MANY of us enjoy the occasional flutter, be it on the Grand National or a cup final. It can add excitement to the event, if rarely reward. However, for a small but increasing number of gamblers betting has becomes an addiction and Fixed Odds Betting Terminals - the high-tech gaming machines in bookmakers - feed that addiction. Problem gamblers can lose up to £300 in a minute, causing incalculable damage to family life.

These machines were introduced into the UK in 1999 and under Tony Blair’s light-touch administration there was initially no limit to the stakes or to the number of machines that could be installed. When the government later threatened to clamp down, the betting industry started legal action. The outcome was the shoddy compromise which exists until today.

There is a £2 limit on gambling machines in all other venues other than bookmakers and there is no justifiable reason why these shops should receive this preferential treatment. This needs to end soon.

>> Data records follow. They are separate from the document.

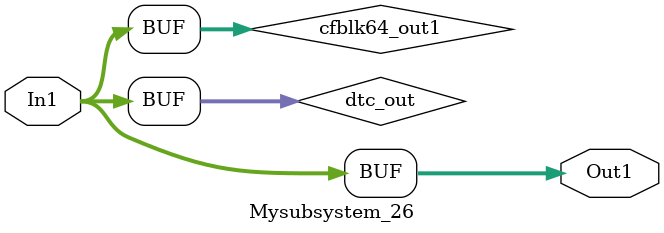
<source format=v>



`timescale 1 ns / 1 ns

module Mysubsystem_26
          (In1,
           Out1);


  input   [7:0] In1;  // uint8
  output  [7:0] Out1;  // uint8


  wire [7:0] dtc_out;  // ufix8
  wire [7:0] cfblk64_out1;  // uint8


  assign dtc_out = In1;



  assign cfblk64_out1 = dtc_out;



  assign Out1 = cfblk64_out1;

endmodule  // Mysubsystem_26


</source>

However, gambling limits alone will not stop an addict betting when the internet, which is awash with online roulette and poker, is just a click away. The UK Government should make the betting industry enforce restrictions on online spending, together with an increased tax levy on these vastly profitable companies.

The Scottish Government and local authorities also need to work together to revitalise our high streets, particularly in poorer areas, where bookies proliferate, and impose strict limits on the numbers of such shops in our towns.